From the May 2014 issue of HealthCare Business News magazine
By Vijaykumar S. Kasi, MD
Since the first human cardiac catheterization took place in the 1930s and the first coronary angioplasty was performed in 1977, the basic technique has remained the same. Despite numerous advances in technology, physicians and staff continue to be exposed to tremendous amounts of radiation due to the use of X-ray imaging systems and radiation exposure continues to be a serious issue in catheterization labs all over the world. Interventional cardiologists and cath lab staff have been exposed to inordinate amounts of radiation over the years because there have been no radical changes in C-Arm design. Apart from the direct effects of radiation exposure that result in such health issues as cancers, cataracts and thyroid injury, indirect injuries due to the use of heavy lead-lined protection equipment have resulted in orthopedic problems related to spine and joint damage. While angioplasty remains among the most frequently performed procedures in the United States, with nearly one million cases annually, the procedure has remained largely unchanged for four decades.
Within the past two years however, the cardiac catheterization lab has become the site of exciting changes with the introduction of robotic-assisted technology. At my facility, Orlando Regional Medical Center, we are using an FDA-cleared robotic-assisted technology developed by Corindus that allows interventional cardiologists to perform the procedure away from the patient bedside. While seated in a radiation-protected cockpit located nearby, the physician uses joysticks to robotically advance catheters, angioplasty balloons and stents to clear a blockage in a coronary artery and restore blood flow.

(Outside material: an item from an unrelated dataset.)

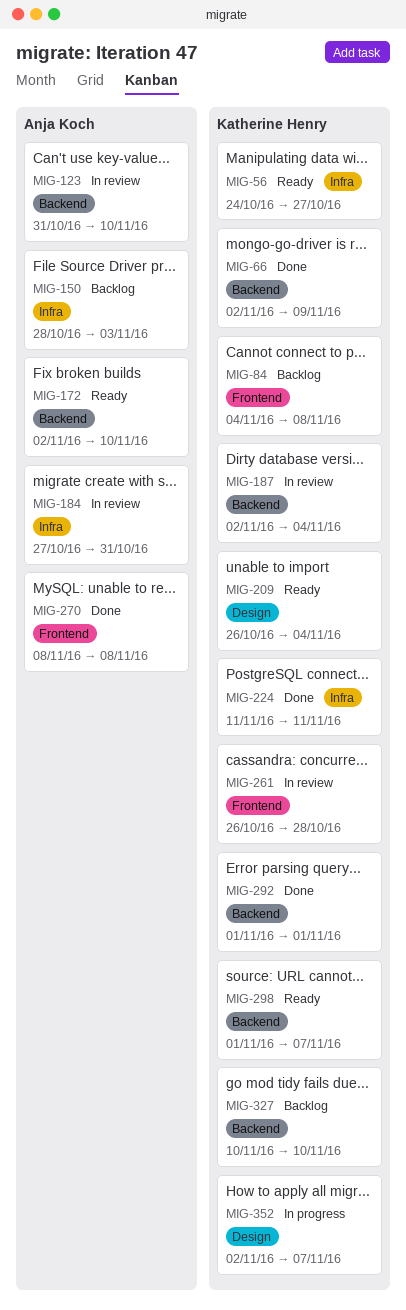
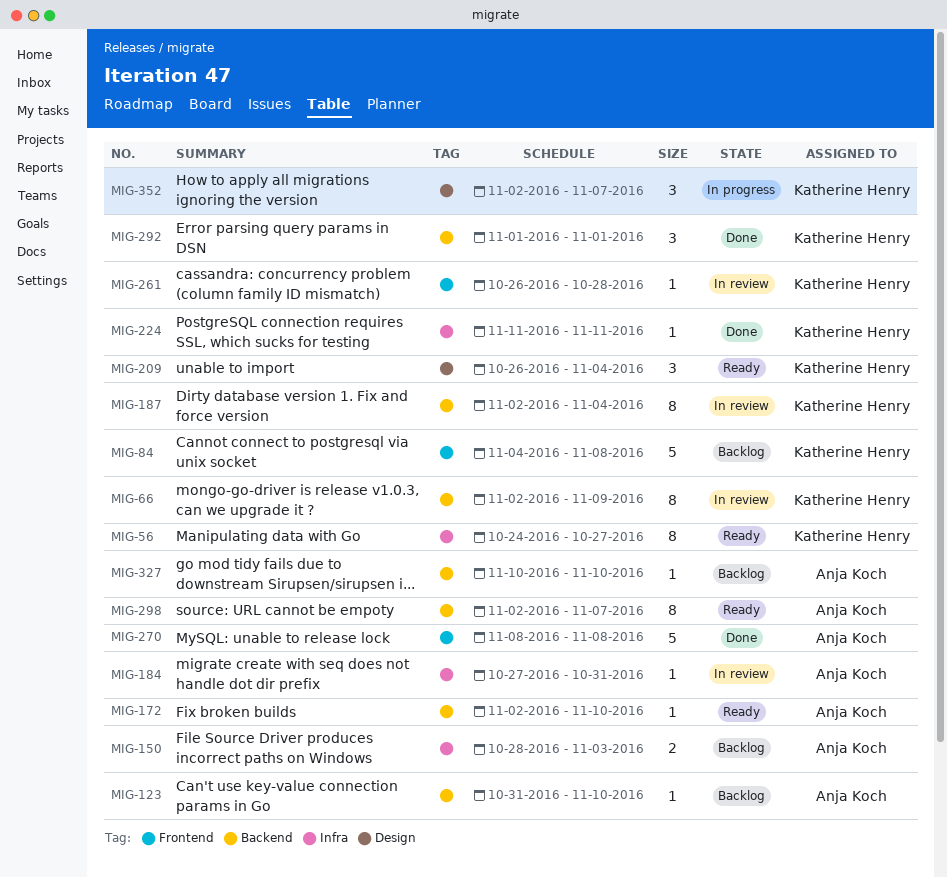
MIG-66, status: Done -> In review
MIG-123, status: In review -> Backlog
MIG-298, owner: Katherine Henry -> Anja Koch
MIG-298, start: Nov 1 -> Nov 2
MIG-327, owner: Katherine Henry -> Anja Koch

A key challenge in performing traditional Percutaneous Coronary Intervention (PCI), or coronary angioplasty procedures is the inaccurate placement of stents, which is known as a “geographic miss.” When this occurs, a second stent may need to be placed (which is typically not reimbursed by insurance companies), or a second procedure needs to be performed in the future. Robotic-assisted systems help prevent the need for second stent placements. The systems provide increased accuracy and the ability to take more precise measurements of lesions, perform sub-millimeter movements to place stents and balloons, as well as the ability to advance or retract guide wires with movements as small as a millimeter.

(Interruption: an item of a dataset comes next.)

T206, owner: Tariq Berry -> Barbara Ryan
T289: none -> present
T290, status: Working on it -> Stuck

Performing the robotic-assisted procedure from a cockpit provides physicians with improved visualization of the displays mounted within it that appear much closer than they are during a traditional PCI procedure. It also provides increased comfort for the physician performing the procedure, which is particularly important to interventional cardiologists since we often suffer from chronic orthopedic conditions (e.g., back and neck pain) as a result of the awkward and repetitive physical positions needed to perform the procedures. Additionally, the radiation shielding provided by the cockpit virtually eliminates the radiation exposure that is inherent in interventional cardiology. In fact, clinical trials have demonstrated that physicians were exposed to 95 percent less radiation when performing procedures from a radiation-protected cockpit.